What will be the impact of Kevin Warsh, the next Federal Reserve chairman, on cryptocurrencies?

Kevin Warsh's formal nomination by Trump as the next Federal Reserve Chairman (successor to Powell, with his term beginning in May) on January 30, 2026, will have a multi-layered impact on Bitcoin (BTC), with a short-term negative but potentially neutral or even positive long-term effect. The market's immediate reaction was strongly negative: after the nomination was confirmed, Bitcoin quickly fell from its recent highs to the $81,000-$82,000 range, a drop of approximately 2-6% within 24 hours, triggering over $1.6-1.7 billion in leveraged liquidations (primarily long positions).
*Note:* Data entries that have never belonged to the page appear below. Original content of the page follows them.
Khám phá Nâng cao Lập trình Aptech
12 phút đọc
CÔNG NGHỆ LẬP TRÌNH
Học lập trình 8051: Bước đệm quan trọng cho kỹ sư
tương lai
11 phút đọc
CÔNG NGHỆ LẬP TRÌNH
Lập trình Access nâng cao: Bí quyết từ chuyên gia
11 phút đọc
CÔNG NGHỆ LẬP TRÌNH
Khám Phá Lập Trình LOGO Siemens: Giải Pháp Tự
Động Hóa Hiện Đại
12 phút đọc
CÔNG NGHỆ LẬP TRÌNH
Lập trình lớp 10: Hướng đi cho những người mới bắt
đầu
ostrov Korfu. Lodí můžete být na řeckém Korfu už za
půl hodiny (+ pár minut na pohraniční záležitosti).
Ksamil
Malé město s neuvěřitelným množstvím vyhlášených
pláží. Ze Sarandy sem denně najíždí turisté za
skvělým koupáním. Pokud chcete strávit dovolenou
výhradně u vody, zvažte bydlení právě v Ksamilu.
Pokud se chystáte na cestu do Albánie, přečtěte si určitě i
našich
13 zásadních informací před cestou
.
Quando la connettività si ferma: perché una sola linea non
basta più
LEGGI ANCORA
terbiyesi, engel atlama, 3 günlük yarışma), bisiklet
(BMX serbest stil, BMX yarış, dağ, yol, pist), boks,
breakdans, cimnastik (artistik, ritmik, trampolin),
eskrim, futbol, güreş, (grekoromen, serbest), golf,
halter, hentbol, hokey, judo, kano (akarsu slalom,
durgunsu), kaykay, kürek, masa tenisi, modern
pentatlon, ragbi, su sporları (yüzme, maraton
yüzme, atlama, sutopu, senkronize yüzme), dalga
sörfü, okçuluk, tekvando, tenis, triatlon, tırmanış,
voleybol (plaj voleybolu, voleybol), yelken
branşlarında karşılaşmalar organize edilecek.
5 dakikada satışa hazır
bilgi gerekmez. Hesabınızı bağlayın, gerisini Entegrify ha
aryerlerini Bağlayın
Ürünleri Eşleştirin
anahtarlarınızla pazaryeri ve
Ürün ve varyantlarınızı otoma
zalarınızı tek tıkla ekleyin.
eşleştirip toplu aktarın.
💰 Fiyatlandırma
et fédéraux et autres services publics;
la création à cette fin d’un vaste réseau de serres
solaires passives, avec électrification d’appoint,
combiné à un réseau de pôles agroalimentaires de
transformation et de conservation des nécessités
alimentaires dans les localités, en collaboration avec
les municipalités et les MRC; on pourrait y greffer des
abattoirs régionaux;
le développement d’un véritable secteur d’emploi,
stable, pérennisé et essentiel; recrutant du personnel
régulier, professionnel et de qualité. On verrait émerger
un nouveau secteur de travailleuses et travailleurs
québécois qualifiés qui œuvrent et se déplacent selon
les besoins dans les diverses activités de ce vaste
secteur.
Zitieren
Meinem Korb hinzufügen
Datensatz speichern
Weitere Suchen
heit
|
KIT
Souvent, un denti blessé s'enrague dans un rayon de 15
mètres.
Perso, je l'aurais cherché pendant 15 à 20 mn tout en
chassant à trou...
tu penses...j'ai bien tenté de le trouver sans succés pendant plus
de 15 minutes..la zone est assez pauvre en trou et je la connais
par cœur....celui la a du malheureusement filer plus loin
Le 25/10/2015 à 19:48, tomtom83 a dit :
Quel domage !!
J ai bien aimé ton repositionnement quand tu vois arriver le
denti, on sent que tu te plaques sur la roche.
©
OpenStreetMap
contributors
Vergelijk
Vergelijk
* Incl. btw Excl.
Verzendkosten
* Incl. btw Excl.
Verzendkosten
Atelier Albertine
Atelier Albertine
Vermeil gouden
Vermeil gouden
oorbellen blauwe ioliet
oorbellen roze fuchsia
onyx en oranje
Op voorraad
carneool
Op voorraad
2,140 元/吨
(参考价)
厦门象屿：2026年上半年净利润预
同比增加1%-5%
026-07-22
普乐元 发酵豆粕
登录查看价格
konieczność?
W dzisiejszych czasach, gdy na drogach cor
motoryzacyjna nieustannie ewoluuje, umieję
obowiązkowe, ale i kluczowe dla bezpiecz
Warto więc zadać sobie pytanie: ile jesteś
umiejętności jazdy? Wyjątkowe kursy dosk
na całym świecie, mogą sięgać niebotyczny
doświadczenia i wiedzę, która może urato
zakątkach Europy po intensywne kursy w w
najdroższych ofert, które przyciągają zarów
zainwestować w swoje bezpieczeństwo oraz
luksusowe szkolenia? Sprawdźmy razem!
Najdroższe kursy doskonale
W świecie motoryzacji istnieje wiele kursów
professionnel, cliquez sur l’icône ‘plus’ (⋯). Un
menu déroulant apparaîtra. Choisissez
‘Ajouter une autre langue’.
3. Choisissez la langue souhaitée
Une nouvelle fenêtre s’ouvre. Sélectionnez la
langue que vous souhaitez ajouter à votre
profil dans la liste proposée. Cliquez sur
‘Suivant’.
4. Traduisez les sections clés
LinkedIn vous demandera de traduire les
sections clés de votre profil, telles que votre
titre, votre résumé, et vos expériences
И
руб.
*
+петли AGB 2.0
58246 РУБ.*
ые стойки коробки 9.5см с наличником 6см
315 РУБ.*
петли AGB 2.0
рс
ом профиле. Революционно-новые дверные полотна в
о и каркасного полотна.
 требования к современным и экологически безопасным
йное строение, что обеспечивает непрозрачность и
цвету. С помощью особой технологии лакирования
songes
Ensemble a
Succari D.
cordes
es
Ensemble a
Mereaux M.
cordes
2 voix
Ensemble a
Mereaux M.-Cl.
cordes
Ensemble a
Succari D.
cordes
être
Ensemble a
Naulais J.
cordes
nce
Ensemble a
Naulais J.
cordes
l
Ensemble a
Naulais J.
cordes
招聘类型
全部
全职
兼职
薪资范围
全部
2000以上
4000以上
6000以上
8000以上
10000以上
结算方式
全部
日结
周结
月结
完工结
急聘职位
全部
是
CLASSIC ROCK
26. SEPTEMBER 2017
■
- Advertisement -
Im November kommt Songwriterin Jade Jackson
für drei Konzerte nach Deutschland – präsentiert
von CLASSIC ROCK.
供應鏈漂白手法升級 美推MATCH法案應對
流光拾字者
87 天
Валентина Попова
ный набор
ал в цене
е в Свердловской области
Gold also plummeted by more than 5%, the dollar strengthened, and US stock futures were under pressure. This reflects the market's immediate pricing in Warsh's monetary policy stance: he is seen as a "hawk" or "disciplined" figure, emphasizing monetary discipline, higher real interest rates, and a smaller Federal Reserve balance sheet (prioritizing balance sheet reduction), factors that are generally unfavorable for risk assets, including Bitcoin. The core logic behind the short-term negative impact is that Bitcoin's super bull market over the past few years (especially 2020-2025) largely benefited from the Federal Reserve's ultra-loose policies: massive QE (quantitative easing), zero or even negative real interest rates, and abundant liquidity. These conditions led to Bitcoin being seen as "digital gold"—a speculative hedging tool against inflation, currency devaluation, and excess liquidity. Warsh's historical record is quite the opposite: during his tenure as a Federal Reserve governor from 2006 to 2011 (including the global financial crisis), he repeatedly emphasized the upside risks of inflation. Even when the economy teetered on the brink of deflation and the unemployment rate soared to 9%, he still worried that "the upside risks of inflation outweigh the downside risks." This shows that he prioritized monetary discipline over stimulus.